Optimization of a novel combined cooling, heating and power cycle driven by geothermal and solar energies using the water/CuO (copper oxide) nanofluid

Abstract

In this paper, a novel micro CCHP (combined cooling, heating and power system) driven by solar and geothermal energies is modeled and optimized. The CCHP system integrated with flat plate collectors is based on an ORC (organic Rankine cycle) with an ejector refrigeration cycle. The CuO (copper oxide) nanoparticles suspended in pure water are applied as the heat transfer medium inside the collector subsystem. NSGA-II (Non-dominated Sort Genetic Algorithm-II) is individually employed to achieve the final solutions in the multi-objective optimization of the system for four working fluids including R134a, R423A, R1234ze and R134yf from the energy, exergy and exergoeconomic viewpoints. The multi objective optimization results indicate that the best fluid from the energy and exergy viewpoints is R134a with 30.73% and 1.33% improvement, respectively relative to the base case.
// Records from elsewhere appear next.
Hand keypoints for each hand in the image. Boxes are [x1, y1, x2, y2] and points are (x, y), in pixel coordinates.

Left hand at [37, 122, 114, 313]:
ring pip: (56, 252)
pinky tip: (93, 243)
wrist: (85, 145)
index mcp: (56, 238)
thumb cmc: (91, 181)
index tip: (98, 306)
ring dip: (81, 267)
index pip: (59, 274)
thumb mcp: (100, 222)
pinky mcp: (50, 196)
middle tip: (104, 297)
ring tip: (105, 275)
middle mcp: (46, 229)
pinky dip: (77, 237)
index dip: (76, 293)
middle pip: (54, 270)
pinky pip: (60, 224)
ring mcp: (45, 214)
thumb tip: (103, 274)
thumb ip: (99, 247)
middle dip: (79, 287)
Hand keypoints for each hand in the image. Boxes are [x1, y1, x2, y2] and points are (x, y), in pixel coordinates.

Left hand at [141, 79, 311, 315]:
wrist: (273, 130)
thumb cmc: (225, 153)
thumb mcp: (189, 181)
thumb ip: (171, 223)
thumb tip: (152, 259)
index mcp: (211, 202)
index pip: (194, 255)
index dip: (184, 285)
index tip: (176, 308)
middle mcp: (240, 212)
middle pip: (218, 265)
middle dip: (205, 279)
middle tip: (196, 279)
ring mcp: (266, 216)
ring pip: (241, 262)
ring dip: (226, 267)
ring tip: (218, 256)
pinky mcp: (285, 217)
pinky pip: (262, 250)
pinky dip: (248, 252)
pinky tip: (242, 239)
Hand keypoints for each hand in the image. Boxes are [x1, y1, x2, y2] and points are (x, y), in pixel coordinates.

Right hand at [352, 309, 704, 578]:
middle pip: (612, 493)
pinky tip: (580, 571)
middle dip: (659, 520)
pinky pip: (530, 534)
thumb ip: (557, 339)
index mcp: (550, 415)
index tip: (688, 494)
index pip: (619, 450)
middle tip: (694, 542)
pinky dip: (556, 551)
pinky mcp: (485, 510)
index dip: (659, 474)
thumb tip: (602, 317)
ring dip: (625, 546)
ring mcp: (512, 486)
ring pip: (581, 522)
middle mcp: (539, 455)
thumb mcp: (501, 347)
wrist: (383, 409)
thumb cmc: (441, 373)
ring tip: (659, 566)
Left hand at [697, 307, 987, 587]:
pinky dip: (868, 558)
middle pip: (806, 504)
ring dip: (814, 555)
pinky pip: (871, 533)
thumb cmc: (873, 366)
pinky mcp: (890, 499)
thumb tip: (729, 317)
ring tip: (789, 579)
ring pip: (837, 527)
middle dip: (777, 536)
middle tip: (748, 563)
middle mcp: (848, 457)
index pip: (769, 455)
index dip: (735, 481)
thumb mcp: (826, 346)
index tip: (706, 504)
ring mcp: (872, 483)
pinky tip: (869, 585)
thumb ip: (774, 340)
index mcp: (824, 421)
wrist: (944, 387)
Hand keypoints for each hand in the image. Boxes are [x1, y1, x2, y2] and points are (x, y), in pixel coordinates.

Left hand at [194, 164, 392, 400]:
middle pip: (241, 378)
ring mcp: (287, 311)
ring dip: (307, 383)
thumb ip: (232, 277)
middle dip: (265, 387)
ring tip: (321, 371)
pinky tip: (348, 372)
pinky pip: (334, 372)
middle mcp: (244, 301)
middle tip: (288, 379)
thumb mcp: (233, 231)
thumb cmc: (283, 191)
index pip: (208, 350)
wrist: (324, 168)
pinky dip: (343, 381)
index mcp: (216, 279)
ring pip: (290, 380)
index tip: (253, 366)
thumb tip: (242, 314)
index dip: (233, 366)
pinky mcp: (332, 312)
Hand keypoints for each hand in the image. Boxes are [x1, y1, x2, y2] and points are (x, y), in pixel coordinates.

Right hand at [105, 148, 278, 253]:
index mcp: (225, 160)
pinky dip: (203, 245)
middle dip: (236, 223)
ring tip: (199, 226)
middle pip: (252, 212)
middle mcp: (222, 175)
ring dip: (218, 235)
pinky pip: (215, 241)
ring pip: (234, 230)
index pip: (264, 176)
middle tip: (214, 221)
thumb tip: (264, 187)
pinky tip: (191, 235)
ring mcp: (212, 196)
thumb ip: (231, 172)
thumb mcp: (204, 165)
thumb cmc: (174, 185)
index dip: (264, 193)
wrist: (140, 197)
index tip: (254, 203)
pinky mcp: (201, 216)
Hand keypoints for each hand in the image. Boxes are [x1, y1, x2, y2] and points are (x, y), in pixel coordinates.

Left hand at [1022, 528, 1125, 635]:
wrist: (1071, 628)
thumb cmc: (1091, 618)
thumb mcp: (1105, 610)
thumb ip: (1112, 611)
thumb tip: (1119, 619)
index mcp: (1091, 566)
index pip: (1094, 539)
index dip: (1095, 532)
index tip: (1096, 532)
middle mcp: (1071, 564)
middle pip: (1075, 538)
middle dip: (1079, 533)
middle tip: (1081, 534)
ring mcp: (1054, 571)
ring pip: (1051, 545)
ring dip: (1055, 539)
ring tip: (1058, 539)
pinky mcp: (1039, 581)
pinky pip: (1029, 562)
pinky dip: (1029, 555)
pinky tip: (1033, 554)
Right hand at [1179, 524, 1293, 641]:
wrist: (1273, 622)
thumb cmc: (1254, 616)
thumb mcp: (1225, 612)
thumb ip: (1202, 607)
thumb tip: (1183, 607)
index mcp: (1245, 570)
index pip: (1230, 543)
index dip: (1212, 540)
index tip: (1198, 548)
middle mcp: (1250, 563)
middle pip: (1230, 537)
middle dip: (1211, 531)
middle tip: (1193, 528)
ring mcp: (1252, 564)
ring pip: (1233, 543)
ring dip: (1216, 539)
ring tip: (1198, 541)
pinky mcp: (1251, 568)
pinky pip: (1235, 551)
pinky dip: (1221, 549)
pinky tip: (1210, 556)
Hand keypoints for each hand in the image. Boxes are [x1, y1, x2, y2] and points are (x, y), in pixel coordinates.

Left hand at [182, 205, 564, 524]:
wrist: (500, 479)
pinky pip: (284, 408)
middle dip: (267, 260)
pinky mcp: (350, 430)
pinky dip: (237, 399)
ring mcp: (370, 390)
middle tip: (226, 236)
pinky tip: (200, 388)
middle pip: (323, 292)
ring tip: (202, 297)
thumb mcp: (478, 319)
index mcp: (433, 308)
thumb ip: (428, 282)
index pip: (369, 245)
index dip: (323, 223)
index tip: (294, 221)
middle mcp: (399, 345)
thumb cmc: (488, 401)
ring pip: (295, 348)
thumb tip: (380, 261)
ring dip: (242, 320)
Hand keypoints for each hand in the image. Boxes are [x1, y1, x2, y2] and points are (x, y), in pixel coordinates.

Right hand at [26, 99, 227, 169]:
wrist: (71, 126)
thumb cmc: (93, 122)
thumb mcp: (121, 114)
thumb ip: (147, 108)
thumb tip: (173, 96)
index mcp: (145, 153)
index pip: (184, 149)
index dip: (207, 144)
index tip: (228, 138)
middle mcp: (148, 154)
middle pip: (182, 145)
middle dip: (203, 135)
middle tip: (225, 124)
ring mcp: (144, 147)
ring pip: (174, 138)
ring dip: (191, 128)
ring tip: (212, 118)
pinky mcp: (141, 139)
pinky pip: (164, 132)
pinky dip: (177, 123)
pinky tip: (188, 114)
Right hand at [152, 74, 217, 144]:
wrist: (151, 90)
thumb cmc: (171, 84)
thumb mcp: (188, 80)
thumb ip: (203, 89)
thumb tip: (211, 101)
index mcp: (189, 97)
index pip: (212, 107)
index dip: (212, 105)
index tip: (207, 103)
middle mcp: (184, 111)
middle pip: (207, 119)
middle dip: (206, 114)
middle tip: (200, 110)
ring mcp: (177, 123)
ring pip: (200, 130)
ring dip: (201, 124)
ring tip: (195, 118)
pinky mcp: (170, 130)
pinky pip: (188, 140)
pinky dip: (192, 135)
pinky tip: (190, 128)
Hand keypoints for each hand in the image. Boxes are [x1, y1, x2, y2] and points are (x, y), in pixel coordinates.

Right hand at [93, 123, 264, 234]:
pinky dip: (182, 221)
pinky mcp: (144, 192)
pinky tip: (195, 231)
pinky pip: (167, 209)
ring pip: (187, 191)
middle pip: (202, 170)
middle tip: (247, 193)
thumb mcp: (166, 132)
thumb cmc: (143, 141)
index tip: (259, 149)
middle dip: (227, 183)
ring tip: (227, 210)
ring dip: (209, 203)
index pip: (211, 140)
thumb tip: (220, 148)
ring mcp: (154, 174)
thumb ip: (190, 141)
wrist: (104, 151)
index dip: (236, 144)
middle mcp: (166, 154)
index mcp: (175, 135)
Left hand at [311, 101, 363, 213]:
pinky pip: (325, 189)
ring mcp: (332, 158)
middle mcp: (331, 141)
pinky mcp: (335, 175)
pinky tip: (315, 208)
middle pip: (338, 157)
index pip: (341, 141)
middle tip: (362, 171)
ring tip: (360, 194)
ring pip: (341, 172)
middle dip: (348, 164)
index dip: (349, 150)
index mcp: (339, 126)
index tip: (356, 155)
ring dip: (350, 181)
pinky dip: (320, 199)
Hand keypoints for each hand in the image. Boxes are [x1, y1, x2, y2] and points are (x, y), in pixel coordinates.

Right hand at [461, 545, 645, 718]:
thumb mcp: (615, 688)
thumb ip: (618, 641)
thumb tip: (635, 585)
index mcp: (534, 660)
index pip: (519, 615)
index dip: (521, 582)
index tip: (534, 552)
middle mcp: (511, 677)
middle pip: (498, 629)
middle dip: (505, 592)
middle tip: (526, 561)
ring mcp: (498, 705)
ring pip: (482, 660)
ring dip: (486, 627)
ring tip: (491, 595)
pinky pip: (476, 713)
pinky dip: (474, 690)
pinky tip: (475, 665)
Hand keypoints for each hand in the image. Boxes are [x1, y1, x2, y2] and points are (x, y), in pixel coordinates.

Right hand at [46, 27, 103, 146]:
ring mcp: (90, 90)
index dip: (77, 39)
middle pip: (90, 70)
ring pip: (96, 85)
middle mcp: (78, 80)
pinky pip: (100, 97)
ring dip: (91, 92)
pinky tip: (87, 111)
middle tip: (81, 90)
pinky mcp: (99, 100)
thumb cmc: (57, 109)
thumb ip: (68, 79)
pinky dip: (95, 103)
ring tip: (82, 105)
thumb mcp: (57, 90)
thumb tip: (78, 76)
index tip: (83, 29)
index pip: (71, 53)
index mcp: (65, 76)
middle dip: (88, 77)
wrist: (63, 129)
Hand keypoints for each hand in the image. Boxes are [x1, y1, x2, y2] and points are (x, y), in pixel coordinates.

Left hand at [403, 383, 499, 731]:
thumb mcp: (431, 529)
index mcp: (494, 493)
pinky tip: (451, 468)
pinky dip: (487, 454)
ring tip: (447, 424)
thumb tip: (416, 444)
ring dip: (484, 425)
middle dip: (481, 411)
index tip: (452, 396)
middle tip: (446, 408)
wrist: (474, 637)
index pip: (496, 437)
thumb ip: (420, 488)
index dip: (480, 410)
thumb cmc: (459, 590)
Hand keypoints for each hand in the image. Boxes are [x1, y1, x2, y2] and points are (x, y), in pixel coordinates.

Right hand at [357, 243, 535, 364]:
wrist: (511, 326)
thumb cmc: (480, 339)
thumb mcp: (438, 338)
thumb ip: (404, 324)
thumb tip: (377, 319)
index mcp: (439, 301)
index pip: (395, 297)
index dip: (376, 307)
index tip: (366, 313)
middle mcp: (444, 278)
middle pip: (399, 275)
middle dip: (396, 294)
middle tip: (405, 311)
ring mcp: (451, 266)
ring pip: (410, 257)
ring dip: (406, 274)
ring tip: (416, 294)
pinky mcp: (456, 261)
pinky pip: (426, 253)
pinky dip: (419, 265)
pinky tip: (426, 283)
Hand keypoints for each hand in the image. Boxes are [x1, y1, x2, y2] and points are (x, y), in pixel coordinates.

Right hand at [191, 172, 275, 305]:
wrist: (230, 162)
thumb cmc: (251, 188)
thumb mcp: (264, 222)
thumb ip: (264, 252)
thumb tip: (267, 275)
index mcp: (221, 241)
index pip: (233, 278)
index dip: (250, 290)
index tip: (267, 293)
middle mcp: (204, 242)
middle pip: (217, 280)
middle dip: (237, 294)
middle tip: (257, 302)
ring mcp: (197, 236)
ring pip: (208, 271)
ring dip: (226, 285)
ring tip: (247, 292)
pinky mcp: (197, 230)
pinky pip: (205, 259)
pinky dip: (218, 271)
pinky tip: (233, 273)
Also, R423A is the best fluid with the minimum total heat exchangers area so that the maximum nanoparticles volume fraction is required compared with other studied fluids. Furthermore, the best fluid from the exergoeconomic as well as environmental viewpoints is R1234yf with minimum total product cost rate of 5267.91 $/year. In this case, the maximum collector area and the minimum nanoparticles volume fraction are needed compared with other studied fluids.